-- TEXT SECTION --
+--

Method and Apparatus for Delivering Musical, Theatrical, and Film Performance over Unreliable Channels

Abstract

A streaming service server provides stream content subject to a variety of different compression rates which preferentially maintain high audio quality with increasing video degradation as bandwidth decreases, recognizing different perceptive quality dependencies for video versus music.

Description

CROSS REFERENCE TO RELATED APPLICATION

This application claims the benefit of U.S. provisional application 63/368,117 filed Jul. 11, 2022 and hereby incorporated by reference.

STATEMENT REGARDING FEDERALLY SPONSORED RESEARCH OR DEVELOPMENT

—

BACKGROUND OF THE INVENTION

The present invention relates generally to a method and apparatus for streaming musical and other similar performance content particularly to users having unreliable wireless connections.

Live streaming, where a musical performance is delivered in real-time or near real-time (for example from an archive) over the Internet to a geographically dispersed audience, provides great promise in allowing artists to connect with and cultivate fans in situations where attending a live performance is not practical. In a live streaming event, a performance may be captured using digital audio and video equipment and broadcast over the Internet using a standard such as HTTP live streaming (HLS) receivable by a wide variety of web browsers, media players, and mobile devices. HLS and similar standards provide the ability to send data at different bit rates according to the bandwidth of the receiving device, for example, providing higher bandwidths to high-speed wire or fiber connections and lower bandwidths to mobile devices operating through cellular telephone connections or weak Wi-Fi connections.

In this latter case, the signal can be substantially compressed or limited, significantly affecting the user's experience. Such bandwidth limitations are normally associated with mobile devices without wire connections; however, such devices are increasingly preferred for streaming, substantially affecting the user experience of a substantial percentage of music fans.

The problems of low bandwidth associated with wireless connections are anticipated to be remedied somewhat with new 5G communication protocols; however, such protocols are not currently widely available nor are likely to be available to a wide range of individuals in the near future.

SUMMARY OF THE INVENTION

The present inventor has recognized that a user's perception of streaming quality of a musical performance is disproportionately affected by the audio quality as compared to the video quality. That is, with high audio quality, the video quality of the streaming performance may be substantially reduced with limited or no effect on enjoyment.

+--

-- EXTRACTED MATERIAL --

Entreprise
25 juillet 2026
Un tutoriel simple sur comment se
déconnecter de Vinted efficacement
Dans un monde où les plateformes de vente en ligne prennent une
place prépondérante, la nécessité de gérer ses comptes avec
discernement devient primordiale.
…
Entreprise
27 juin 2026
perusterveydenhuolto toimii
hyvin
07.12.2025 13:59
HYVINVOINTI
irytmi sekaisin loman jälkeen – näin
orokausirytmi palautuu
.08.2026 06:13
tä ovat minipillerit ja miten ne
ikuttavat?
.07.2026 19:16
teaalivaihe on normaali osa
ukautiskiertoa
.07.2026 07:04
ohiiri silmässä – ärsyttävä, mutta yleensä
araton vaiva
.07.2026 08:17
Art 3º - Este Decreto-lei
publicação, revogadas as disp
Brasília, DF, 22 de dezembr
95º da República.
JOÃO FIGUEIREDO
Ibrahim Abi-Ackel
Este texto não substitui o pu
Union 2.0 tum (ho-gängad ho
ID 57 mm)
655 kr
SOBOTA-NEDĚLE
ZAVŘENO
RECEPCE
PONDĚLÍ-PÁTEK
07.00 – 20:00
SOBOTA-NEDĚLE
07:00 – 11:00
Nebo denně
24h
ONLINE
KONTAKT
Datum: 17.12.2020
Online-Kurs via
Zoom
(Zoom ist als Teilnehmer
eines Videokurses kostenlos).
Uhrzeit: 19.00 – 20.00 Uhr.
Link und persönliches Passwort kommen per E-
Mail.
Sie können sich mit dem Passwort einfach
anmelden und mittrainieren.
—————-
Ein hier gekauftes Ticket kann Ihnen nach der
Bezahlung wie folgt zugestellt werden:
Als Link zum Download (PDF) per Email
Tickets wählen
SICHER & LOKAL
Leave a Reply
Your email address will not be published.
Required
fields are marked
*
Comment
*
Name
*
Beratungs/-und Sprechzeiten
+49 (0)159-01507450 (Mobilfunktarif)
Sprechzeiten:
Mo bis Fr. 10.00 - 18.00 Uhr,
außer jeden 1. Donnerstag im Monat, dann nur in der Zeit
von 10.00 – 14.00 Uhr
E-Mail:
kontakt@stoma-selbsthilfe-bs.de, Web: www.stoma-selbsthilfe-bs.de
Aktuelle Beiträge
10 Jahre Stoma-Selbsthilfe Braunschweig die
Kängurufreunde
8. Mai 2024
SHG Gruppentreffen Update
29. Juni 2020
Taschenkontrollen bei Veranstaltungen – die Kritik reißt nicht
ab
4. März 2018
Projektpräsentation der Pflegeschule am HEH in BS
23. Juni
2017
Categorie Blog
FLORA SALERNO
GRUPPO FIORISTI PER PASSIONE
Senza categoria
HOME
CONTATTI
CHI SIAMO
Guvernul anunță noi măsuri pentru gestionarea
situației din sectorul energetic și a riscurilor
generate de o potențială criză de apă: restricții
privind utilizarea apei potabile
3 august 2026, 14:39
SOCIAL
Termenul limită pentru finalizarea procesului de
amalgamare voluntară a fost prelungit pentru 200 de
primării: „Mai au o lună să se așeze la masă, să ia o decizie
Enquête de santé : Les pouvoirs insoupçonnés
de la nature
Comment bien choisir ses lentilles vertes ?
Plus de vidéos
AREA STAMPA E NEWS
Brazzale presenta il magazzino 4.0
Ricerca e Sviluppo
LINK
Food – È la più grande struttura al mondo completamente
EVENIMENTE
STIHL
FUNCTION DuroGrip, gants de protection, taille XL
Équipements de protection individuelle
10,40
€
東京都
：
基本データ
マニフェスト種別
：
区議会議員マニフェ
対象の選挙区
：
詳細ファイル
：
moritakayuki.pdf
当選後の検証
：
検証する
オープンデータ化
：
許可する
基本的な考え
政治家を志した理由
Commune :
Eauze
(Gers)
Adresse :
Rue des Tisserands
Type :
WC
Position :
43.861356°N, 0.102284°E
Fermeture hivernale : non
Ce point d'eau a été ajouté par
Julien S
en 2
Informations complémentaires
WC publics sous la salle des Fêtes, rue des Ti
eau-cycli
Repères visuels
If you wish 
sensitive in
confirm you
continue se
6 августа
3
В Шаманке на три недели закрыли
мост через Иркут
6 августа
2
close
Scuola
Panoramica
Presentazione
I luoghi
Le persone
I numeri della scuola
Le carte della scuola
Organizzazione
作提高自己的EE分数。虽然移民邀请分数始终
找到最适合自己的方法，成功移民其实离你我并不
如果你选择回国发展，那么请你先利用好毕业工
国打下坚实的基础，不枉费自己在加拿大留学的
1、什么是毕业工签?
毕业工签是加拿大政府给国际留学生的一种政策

+--

-- ASSIGNED TASK --
In the patent text on streaming performances, which kind of quality does the inventor say most strongly shapes how users judge a streamed musical performance?

-- RESULT FOR THIS EXERCISE --
Audio quality, which affects the user's perception disproportionately compared with video quality.